In January, Verizon CEO Lowell McAdam denied a report that a deal was in the works. “I think AOL along with lots of other media companies are potential for us to do partnering, on a commercial basis or whatever,” McAdam said at the time. “But to say that we are having significant acquisition discussions is really not accurate.”  

So what changed?

While Intel’s technology will serve as the backbone of Verizon’s OTT offering, there’s been speculation Verizon will offer an ad-supported version of the service. The AOL deal allows Verizon to tap into AOL’s advertising technology.  Speaking at an investor conference Tuesday, Verizon’s President of Operations John Stratton said “For us, the principal interest was around the ad tech platform.”

Like any Pay-TV operator, Verizon has been actively exploring ways to hold onto television viewers.  Its FiOS TV offering is not an OTT product and has similar limitations to traditional cable. FiOS has been experimenting with lower priced ‘skinny’ programming packages, which have sparked legal fights with partners like Disney-owned ESPN. “In the Verizon case, we were simply asking them to adhere to the contract that they had negotiated with us,” Disney CEO Bob Iger said on the company’s recent earnings conference call.

Verizon’s OTT service, meanwhile, will likely draw comparisons to Dish Network’s Sling TV service, which launched in February.  On a conference call Monday regarding Dish’s quarterly results, Dish CEO Charlie Ergen described Sling TV’s early performance as “encouraging,” adding “I believe it’s going to add meaningful revenues and meaningful value for the company.”

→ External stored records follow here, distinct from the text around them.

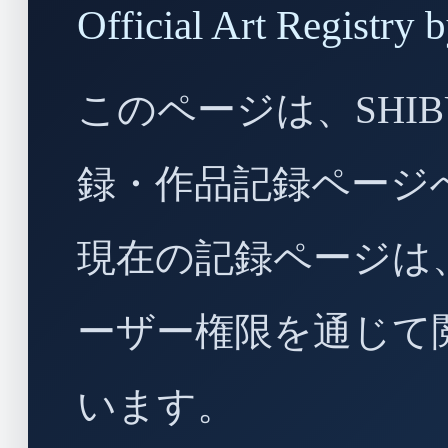
Official Art Regist
このページは、SHIBU
録・作品記録ページ
現在の記録ページは
ーザー権限を通じて
います。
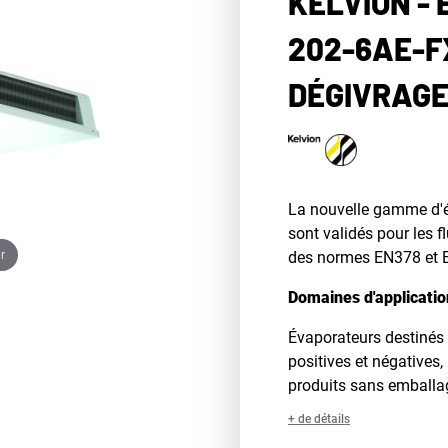
KELVION -
202-6AE-F
DÉGIVRAG
La nouvelle gamme d'
sont validés pour les f
r
des normes EN378 et E
Domaines d'applicatio
Évaporateurs destinés
positives et négatives
produits sans emballa
+ de détails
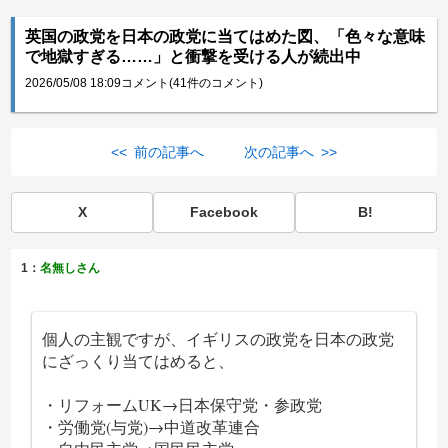
英国の政党を日本の政党に当てはめた図、「色々な意味
で地獄すぎる……」と衝撃を受ける人が続出中
2026/05/08 18:09
コメント(41件のコメント)
<< 前の記事へ
次の記事へ >>
X
Facebook
B!
1：
名無しさん
個人の主観ですが、イギリスの政党を日本の政党
にざっくり当てはめると、
・リフォームUK→日本保守党・参政党
・労働党(与党)→中道改革連合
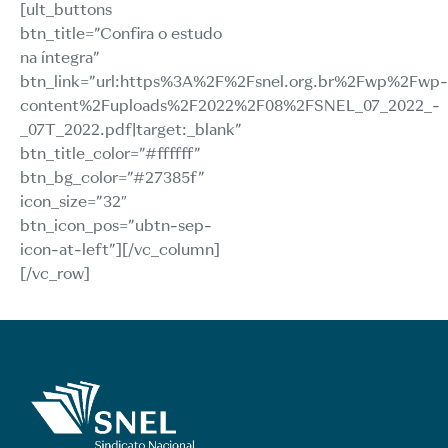
[ult_buttons
btn_title=”Confira o estudo
na íntegra”
btn_link=”url:https%3A%2F%2Fsnel.org.br%2Fwp%2Fwp-
content%2Fuploads%2F2022%2F08%2FSNEL_07_2022_-
_07T_2022.pdf|target:_blank”
btn_title_color=”#ffffff”
btn_bg_color=”#27385f”
icon_size=”32″
btn_icon_pos=”ubtn-sep-
icon-at-left”][/vc_column]
[/vc_row]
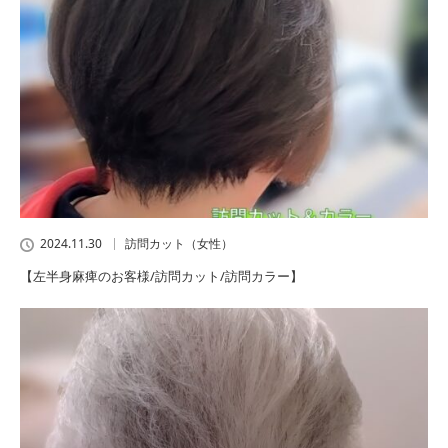
2024.11.30
訪問カット（女性）
【左半身麻痺のお客様/訪問カット/訪問カラー】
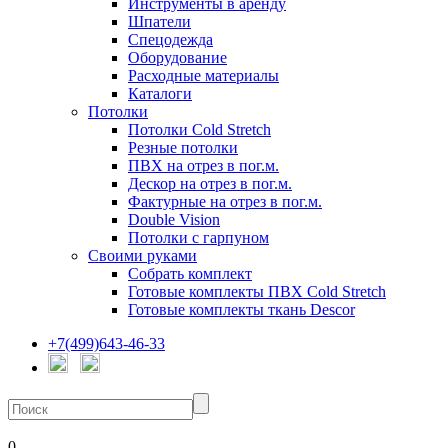
Инструменты в аренду
Шпатели
Спецодежда
Оборудование
Расходные материалы
Каталоги
Потолки
Потолки Cold Stretch
Резные потолки
ПВХ на отрез в пог.м.
Дескор на отрез в пог.м.
Фактурные на отрез в пог.м.
Double Vision
Потолки с гарпуном
Своими руками
Собрать комплект
Готовые комплекты ПВХ Cold Stretch
Готовые комплекты ткань Descor
+7(499)643-46-33
0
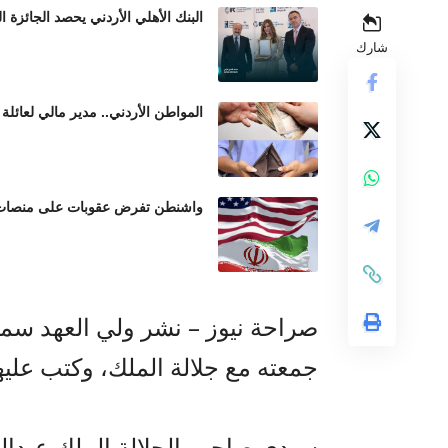
البنك الأهلي الأردني يحصد الجائزة الذ
شارك
المواطن الأردني.. مدير مالي لعائلة 
واشنطن تفرض عقوبات على منصات عم
صراحة نيوز – نشر ولي العهد سمو 
جمعته مع جلالة الملك، وكتب عليها 
سيدي صاحب الجلالة الملك عبدالله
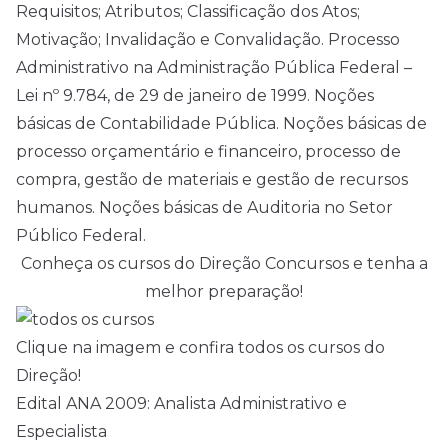
Requisitos; Atributos; Classificação dos Atos;
Motivação; Invalidação e Convalidação. Processo
Administrativo na Administração Pública Federal –
Lei nº 9.784, de 29 de janeiro de 1999. Noções
básicas de Contabilidade Pública. Noções básicas de
processo orçamentário e financeiro, processo de
compra, gestão de materiais e gestão de recursos
humanos. Noções básicas de Auditoria no Setor
Público Federal.
Conheça os cursos do Direção Concursos e tenha a
melhor preparação!
Clique na imagem e confira todos os cursos do
Direção!
Edital ANA 2009: Analista Administrativo e
Especialista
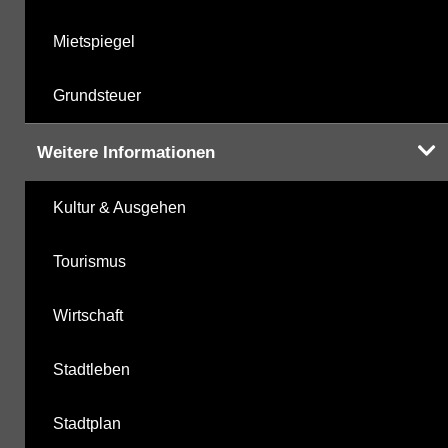
Mietspiegel
Grundsteuer
Weitere Informationen
Kultur & Ausgehen
Tourismus
Wirtschaft
Stadtleben
Stadtplan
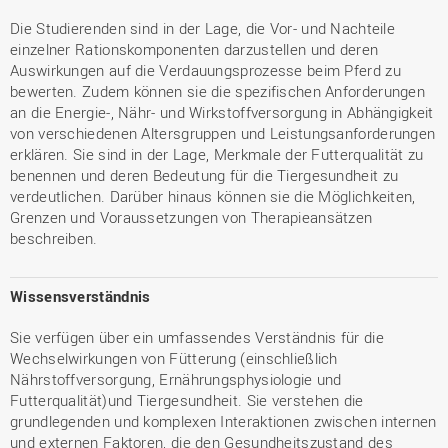
Die Studierenden sind in der Lage, die Vor- und Nachteile
einzelner Rationskomponenten darzustellen und deren
Auswirkungen auf die Verdauungsprozesse beim Pferd zu
bewerten. Zudem können sie die spezifischen Anforderungen
an die Energie-, Nähr- und Wirkstoffversorgung in Abhängigkeit
von verschiedenen Altersgruppen und Leistungsanforderungen
erklären. Sie sind in der Lage, Merkmale der Futterqualität zu
benennen und deren Bedeutung für die Tiergesundheit zu
verdeutlichen. Darüber hinaus können sie die Möglichkeiten,
Grenzen und Voraussetzungen von Therapieansätzen
beschreiben.
Wissensverständnis
Sie verfügen über ein umfassendes Verständnis für die
Wechselwirkungen von Fütterung (einschließlich
Nährstoffversorgung, Ernährungsphysiologie und
Futterqualität)und Tiergesundheit. Sie verstehen die
grundlegenden und komplexen Interaktionen zwischen internen
und externen Faktoren, die den Gesundheitszustand des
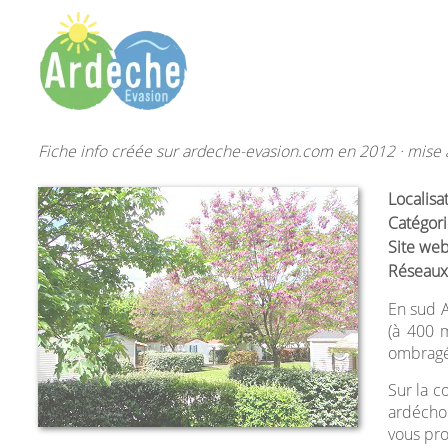
Fiche info créée sur ardeche-evasion.com en 2012 · mise à
Localisa
Catégori
Site web
Réseaux
En sud A
(à 400 m
ombragé 
Sur la 
ardéchoi
vous pro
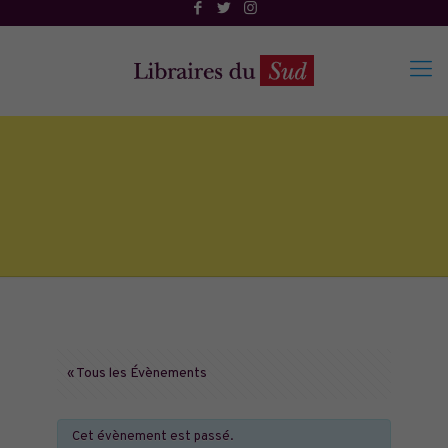
« Tous les Évènements
Cet évènement est passé.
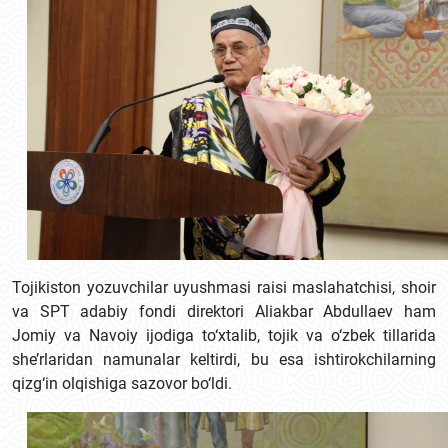
Tojikiston yozuvchilar uyushmasi raisi maslahatchisi, shoir
va SPТ adabiy fondi direktori Aliakbar Abdullaev ham
Jomiy va Navoiy ijodiga to‘xtalib, tojik va o‘zbek tillarida
she’rlaridan namunalar keltirdi, bu esa ishtirokchilarning
qizg‘in olqishiga sazovor bo‘ldi.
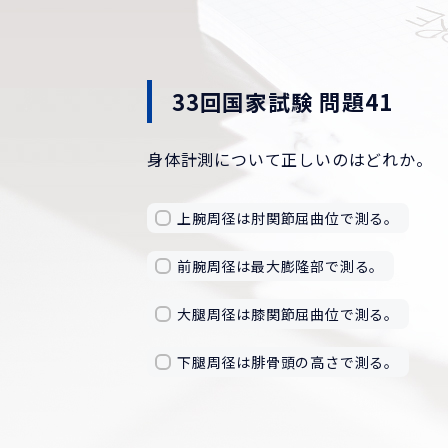
33回国家試験 問題41
身体計測について正しいのはどれか。
上腕周径は肘関節屈曲位で測る。
前腕周径は最大膨隆部で測る。
大腿周径は膝関節屈曲位で測る。
下腿周径は腓骨頭の高さで測る。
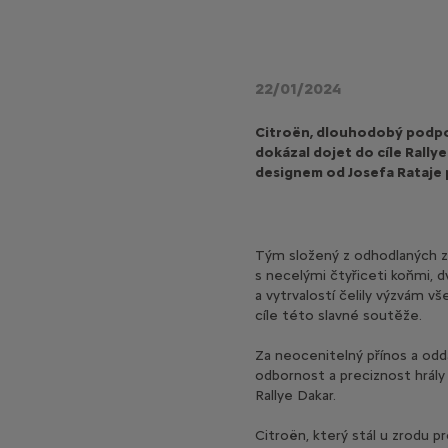
22/01/2024
Citroën, dlouhodobý podpo
dokázal dojet do cíle Rally
designem od Josefa Rataje
Tým složený z odhodlaných z
s necelými čtyřiceti koňmi,
a vytrvalostí čelily výzvám 
cíle této slavné soutěže.
Za neocenitelný přínos a odd
odbornost a preciznost hrály 
Rallye Dakar.
Citroën, který stál u zrodu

As for the possibility of having both subscription and ad-supported OTT services, Verizon seems to leaving that door wide open.  On its quarterly earnings conference call in April, Chief Financial Officer Fran Shammo was asked about the pricing for the OTT service: “When you think about the monetization, there’s many different avenues we can do on this. There could be premium subscriptions. There could be pay-per-views using the multicast technology. There can be advertising models so that the consumer does not pay for the content consumption. Or, as others would call it, sponsored data.”